Por imperativo de la edad, cada vez quedamos menos de los que participamos en mayor o menor medida en la apasionante tarea de llevar a cabo la Transición. Para empujarnos un poco más, parió la abuela en forma de COVID-19, que se ha encargado de aligerar esa lista. El Gobierno, cicatero y falso, les falta el respeto a buena parte de ellos al negarles la condición de víctimas de la pandemia con tal de ocultar las vergüenzas de hacer pódium mundial. Son más de 130.000 los fallecidos que certifica el INE o el Instituto Carlos III, en su gran mayoría pertenecientes a la generación del 75, los que vivimos la mitad de nuestra vida bajo la dictadura y la otra mitad en libertad.
El escenario de nuestra infancia se desarrolló en ciudades tristes, grises y oscuras en las que la pobreza, el estraperlo, el tifus, la tisis, los sabañones, los piojos anidando en las cabelleras de los chavales, la prostitución de subsistencia y el hambre campaban por sus respetos. Viudas por doquier, viudas de luto con la vida rota y otras que esperaban a sus maridos sin querer aceptar que también eran viudas; analfabetos, muchos, tantos como curas de sotana y teja y monjas con hábito largo y toca blanca con alas almidonadas. Internados de huérfanos donde las viudas se apresuraban a depositar a sus hijos; sueldos míseros, economatos, pan negro y boniatos. Las mujeres con medias y velo negros atestando las iglesias.

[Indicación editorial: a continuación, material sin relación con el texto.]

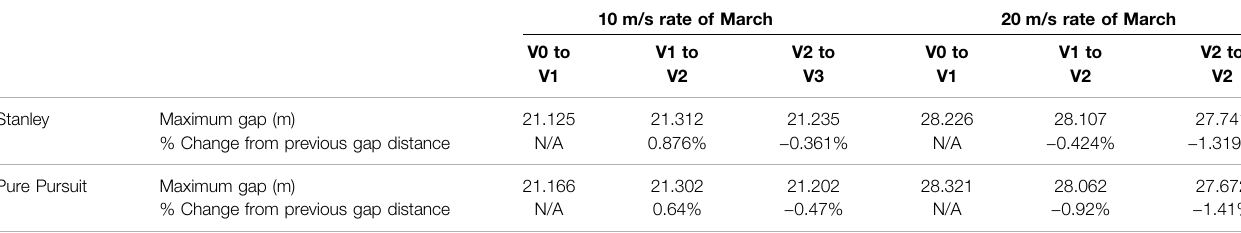
TABLE 6 | Maximum gap distance for different Rate of March settings.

Somos aquellos que pasamos la adolescencia en un mundo sin aviones, sin automóviles en las calles, sin televisor, sin electrodomésticos, sin ducha ni agua caliente, sin fines de semana, sin ordenadores, que entonces suplían la tiza, la pizarra y el pizarrín, sin antibióticos, con un nivel de vida más bajo que el más bajo de hoy.
Podemos decir que a lo largo de nuestros años hemos vivido dos formas de vida diferentes, en dos sociedades completamente opuestas. Hemos sido sometidos a permanentes procesos de ajustes adaptativos en educación, costumbres, modas, gustos, lenguaje, relaciones interpersonales, prácticas sociales...
Con la llegada del nuevo régimen político, se tuvo que modificar todo el entramado legal, incluso la escala de valores, lo que produjo desajustes y tensiones en la adaptación a las nuevas circunstancias políticas y sociales. Nos tocaron tiempos en los que se condenaban y perseguían conductas y costumbres que luego resultaron normales y respetables, y las mujeres pasaron de ser poco menos que unas siervas a que se reconociera la igualdad entre los sexos. Entre nuestros nietos y nosotros puede haber muchas más diferencias que entre nosotros y nuestros antepasados de hace unos cuantos siglos. Esos cambios tan profundos, rápidos e intensos, han influido, sin duda, en diferentes facetas de nuestra personalidad.
Así, por encima, podemos decir que desde que nacimos hasta ahora España casi ha duplicado la población, ha abandonado el campo y se ha concentrado en las ciudades. Pasamos de padecer en nuestros primeros años el mínimo consumo de una sociedad empobrecida a la sociedad actual, en la que la gran mayoría de la población tiene a su alcance toda clase de bienes de consumo.
En el último tramo de nuestra vida aún nos ha dado tiempo para estar viviendo la explosión de toda clase de derechos, el envejecimiento de la población, la precariedad del empleo, que nos crea incertidumbre y preocupación por el porvenir nuestros hijos y nietos, la omnipresencia de la tecnología, que ha cambiado la forma de estudiar, de trabajar, de relacionarse, de pensar… y que nos obliga a pedirles a nuestros nietos, que nos echen una mano con el ordenador. Y como último fenómeno, por ahora, el desafío medioambiental.
El resumen de toda esa vida revolucionada, tenemos que admitir que ha sido positivo. Hemos tenido la suerte de ser la primera generación de españoles en la historia contemporánea, que, aunque apechugamos con las consecuencias de la Guerra Civil, no hemos conocido la guerra. Y en el aspecto social siempre hemos ido de menos a más.
Esta generación siente la amargura de dejar a sus hijos y nietos un país que chapotea en la vulgaridad estética y moral, con una estructura disfuncional e insostenible, un Gobierno apoyado por grupos cuyo objetivo es tumbar el sistema del 78 que con tanto esfuerzo nos dimos; con las libertades recortadas, los poderes del Estado confundidos, la monarquía acosada y la ciudadanía desmoralizada.
Los viejos rockeros dejamos en marcha un proceso de involución cuyo objetivo no es otro que destruir el orden constitucional.